Copy, from the material below, every line in which the word "lines" can be found.

=== Section Start ===

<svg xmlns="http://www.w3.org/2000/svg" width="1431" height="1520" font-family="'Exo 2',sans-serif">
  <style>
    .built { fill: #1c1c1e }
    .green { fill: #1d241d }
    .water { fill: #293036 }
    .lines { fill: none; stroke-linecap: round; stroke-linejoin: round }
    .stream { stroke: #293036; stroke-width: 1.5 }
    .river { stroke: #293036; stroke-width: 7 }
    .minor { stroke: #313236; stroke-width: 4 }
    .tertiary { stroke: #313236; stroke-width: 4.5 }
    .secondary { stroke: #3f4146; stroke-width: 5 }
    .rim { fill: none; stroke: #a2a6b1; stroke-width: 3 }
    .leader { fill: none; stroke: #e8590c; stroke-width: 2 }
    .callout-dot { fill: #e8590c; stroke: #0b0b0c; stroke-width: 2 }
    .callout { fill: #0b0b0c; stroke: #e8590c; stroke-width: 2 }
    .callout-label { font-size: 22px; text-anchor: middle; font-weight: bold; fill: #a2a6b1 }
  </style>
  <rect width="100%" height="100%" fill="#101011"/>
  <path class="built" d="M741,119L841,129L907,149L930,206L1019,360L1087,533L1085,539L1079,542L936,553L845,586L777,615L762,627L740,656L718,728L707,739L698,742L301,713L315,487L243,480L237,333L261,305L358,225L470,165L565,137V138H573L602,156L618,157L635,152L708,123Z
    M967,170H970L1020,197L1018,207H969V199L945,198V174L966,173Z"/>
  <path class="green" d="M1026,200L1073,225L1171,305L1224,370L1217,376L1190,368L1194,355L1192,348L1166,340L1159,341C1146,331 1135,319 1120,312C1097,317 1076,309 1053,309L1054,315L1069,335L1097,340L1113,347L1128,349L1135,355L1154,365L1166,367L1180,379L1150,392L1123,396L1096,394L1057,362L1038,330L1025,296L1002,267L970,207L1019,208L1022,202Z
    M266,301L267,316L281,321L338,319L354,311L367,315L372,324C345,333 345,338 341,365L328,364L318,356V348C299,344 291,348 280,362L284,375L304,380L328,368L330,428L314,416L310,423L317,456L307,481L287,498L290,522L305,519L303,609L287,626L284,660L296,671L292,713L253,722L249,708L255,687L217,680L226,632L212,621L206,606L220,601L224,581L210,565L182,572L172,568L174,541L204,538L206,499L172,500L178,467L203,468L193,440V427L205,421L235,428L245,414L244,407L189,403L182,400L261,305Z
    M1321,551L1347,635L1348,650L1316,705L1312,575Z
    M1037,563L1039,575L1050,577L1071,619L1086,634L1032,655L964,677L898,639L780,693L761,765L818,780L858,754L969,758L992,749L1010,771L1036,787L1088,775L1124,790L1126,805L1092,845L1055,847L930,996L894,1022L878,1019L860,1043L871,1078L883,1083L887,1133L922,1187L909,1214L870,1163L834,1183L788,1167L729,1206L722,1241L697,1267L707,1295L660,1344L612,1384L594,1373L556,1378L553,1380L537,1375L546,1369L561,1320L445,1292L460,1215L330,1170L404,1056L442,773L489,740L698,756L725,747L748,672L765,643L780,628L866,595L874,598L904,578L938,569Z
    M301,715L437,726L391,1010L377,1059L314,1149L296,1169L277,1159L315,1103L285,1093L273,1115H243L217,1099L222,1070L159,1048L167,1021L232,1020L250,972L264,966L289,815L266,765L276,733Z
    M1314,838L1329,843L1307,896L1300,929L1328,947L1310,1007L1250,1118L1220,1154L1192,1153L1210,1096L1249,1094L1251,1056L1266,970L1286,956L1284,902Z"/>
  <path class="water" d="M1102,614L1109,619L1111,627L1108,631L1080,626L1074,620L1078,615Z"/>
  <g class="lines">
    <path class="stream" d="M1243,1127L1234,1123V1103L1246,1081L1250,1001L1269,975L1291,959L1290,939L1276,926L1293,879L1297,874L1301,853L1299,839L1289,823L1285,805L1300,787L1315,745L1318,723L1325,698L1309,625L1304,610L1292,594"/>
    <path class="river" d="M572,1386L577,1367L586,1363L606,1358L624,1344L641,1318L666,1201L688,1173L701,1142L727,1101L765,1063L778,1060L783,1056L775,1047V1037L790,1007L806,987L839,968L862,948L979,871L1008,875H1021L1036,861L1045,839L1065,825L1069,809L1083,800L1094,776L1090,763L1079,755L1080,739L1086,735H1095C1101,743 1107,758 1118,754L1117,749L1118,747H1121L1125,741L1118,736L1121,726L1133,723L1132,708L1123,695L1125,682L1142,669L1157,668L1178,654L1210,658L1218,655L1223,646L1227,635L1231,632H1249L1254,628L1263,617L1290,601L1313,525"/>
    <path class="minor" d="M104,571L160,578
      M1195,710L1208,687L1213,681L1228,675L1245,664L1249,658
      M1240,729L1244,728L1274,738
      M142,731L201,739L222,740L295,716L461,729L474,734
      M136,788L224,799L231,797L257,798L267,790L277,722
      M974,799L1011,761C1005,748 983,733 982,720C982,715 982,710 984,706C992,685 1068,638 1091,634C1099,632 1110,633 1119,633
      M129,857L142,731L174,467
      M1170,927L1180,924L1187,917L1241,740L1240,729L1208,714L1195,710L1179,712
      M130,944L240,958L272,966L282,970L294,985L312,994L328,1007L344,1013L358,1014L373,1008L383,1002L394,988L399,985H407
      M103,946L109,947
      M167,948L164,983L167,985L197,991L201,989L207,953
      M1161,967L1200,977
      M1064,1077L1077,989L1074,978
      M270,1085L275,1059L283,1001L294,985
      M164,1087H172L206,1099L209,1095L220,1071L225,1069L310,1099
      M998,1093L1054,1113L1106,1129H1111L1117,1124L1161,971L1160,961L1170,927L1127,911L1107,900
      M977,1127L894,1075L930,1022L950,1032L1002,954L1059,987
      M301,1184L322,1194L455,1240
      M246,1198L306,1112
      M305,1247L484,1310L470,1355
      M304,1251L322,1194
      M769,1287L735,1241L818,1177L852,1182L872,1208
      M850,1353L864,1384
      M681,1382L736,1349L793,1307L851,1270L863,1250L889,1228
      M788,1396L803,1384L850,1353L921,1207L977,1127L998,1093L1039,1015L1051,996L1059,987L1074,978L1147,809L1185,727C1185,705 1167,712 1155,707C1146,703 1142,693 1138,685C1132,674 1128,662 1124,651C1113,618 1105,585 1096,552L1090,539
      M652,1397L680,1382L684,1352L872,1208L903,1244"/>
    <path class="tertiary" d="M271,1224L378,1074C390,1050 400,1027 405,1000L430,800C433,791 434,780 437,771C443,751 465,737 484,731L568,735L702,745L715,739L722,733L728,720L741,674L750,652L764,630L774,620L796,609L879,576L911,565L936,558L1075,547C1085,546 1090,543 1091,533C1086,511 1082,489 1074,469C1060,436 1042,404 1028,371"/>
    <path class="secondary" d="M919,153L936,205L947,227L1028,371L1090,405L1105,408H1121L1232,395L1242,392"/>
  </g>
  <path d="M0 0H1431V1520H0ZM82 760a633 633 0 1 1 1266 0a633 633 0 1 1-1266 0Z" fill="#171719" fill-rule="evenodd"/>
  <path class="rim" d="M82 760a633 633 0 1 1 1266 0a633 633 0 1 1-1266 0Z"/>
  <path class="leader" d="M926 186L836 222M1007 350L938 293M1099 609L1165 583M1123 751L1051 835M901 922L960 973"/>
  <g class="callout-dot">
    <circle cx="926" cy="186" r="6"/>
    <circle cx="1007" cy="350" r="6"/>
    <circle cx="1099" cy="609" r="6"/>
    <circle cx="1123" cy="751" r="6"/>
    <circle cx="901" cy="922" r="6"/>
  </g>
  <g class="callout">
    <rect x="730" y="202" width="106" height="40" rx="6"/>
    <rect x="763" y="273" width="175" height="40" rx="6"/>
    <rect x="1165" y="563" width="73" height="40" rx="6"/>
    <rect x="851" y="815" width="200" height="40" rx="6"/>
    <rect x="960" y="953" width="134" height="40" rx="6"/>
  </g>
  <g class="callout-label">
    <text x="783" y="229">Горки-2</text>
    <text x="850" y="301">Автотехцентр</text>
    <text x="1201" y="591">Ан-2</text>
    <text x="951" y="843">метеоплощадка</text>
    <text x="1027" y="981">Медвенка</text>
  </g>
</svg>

=== Section End ===

## ANSWER AREA
    .lines { fill: none; stroke-linecap: round; stroke-linejoin: round }
  <g class="lines">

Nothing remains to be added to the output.